Exercise directions
Among the entries below, find the line with "left hip: (613, 587)" and the line with "nose: (472, 362)". Return exactly those lines and every line between them, but no pictures.

Data shown

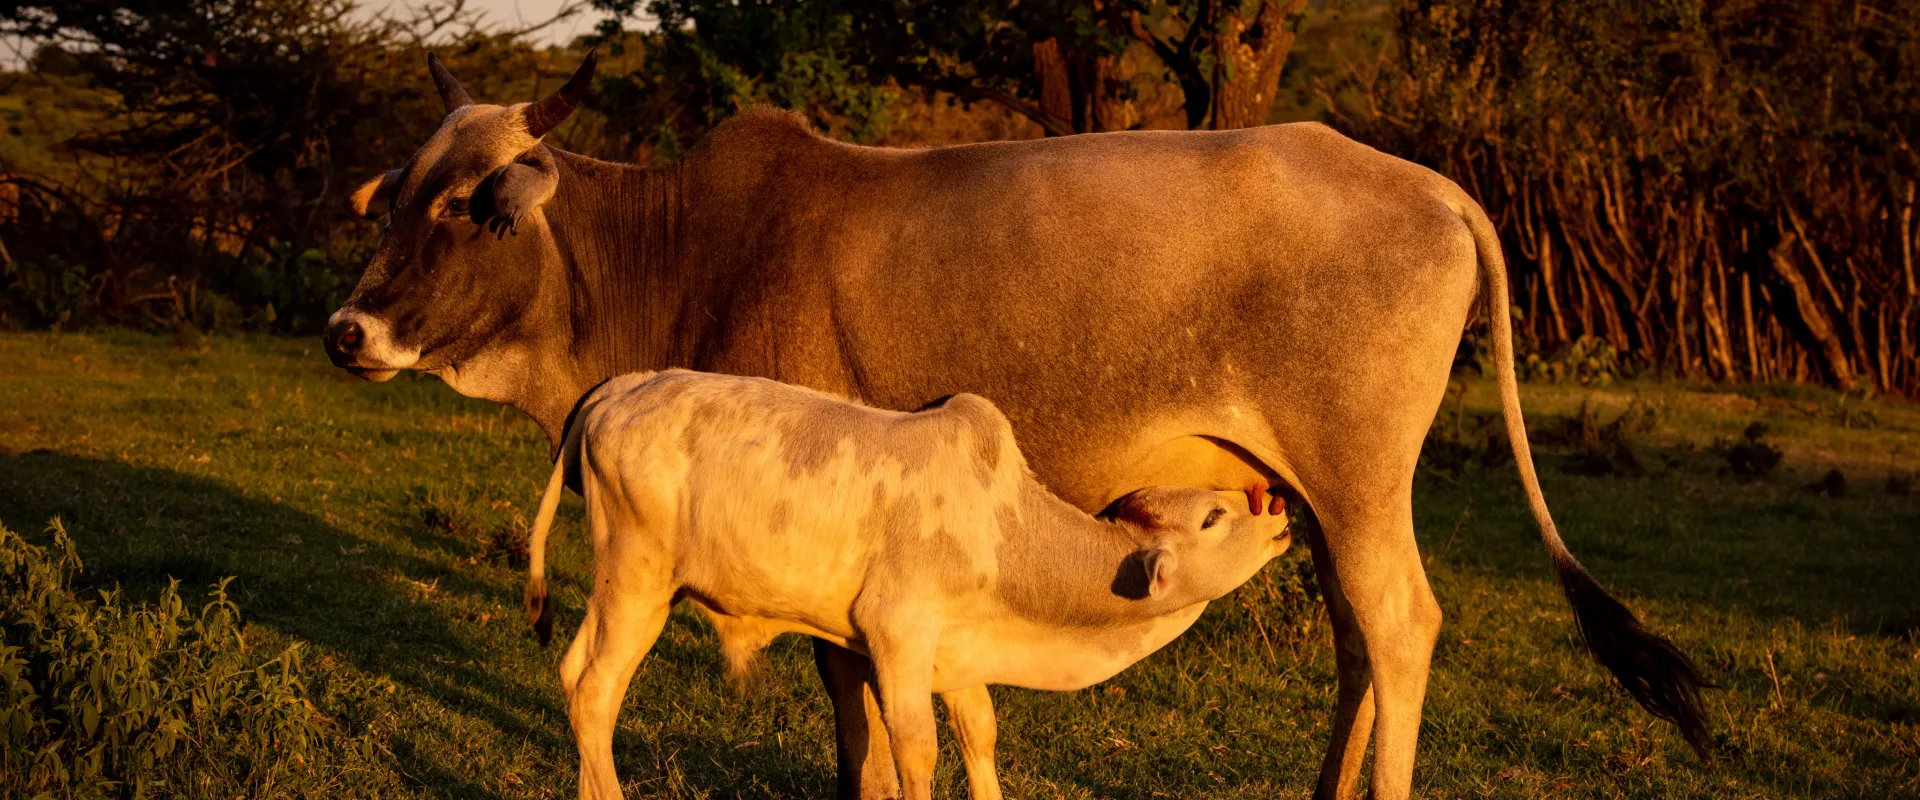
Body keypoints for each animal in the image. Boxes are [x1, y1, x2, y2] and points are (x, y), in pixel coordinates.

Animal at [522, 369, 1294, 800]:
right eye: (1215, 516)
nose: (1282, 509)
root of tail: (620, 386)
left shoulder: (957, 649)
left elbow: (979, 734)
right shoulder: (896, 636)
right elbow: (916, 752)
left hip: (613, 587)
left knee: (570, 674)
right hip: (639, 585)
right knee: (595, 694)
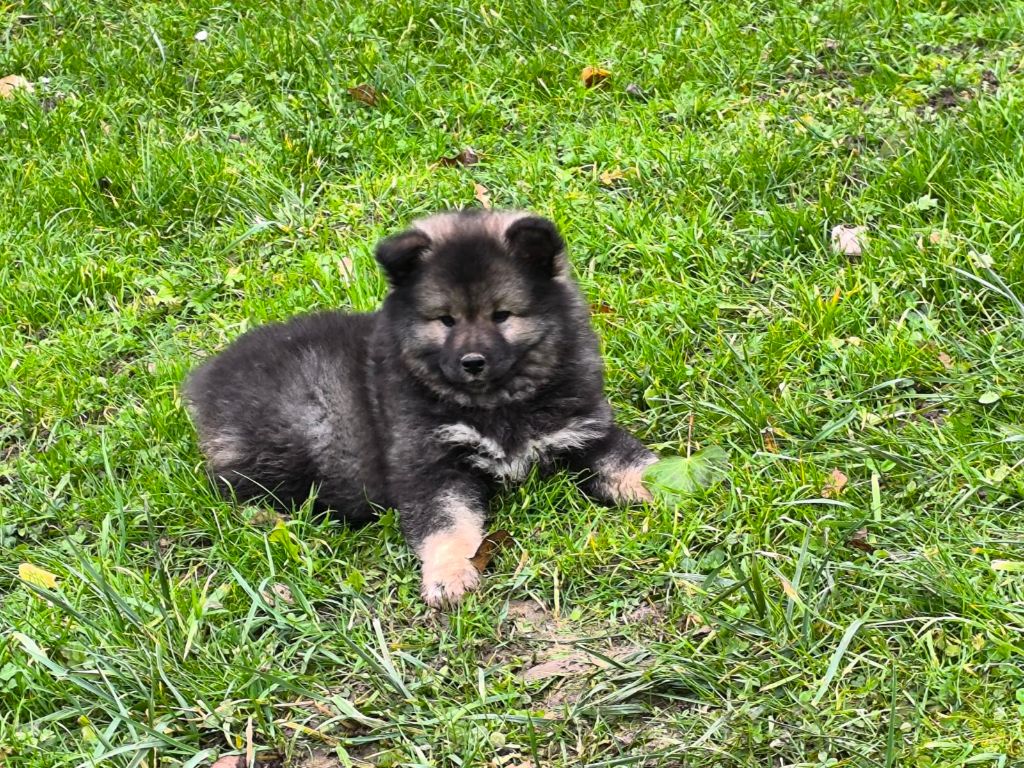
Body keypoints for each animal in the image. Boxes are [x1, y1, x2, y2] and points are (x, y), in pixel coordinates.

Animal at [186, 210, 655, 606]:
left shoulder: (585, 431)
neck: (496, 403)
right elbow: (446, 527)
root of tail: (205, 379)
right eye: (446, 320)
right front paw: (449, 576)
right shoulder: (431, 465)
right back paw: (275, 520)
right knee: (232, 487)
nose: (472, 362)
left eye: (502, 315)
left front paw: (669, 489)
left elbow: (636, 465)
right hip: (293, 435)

Response to the exercise
left hip: (613, 587)
left knee: (570, 674)
right hip: (639, 585)
right knee: (595, 694)
Body keypoints for each animal in the image. Boxes are [x1, y1, x2, y2] and points are (x, y), in pixel coordinates.

Animal at [186, 210, 655, 606]:
left shoulder: (585, 431)
neck: (496, 403)
right elbow: (446, 527)
root of tail: (205, 379)
right eye: (446, 320)
right front paw: (449, 576)
right shoulder: (431, 465)
right back paw: (275, 520)
right knee: (232, 487)
nose: (472, 362)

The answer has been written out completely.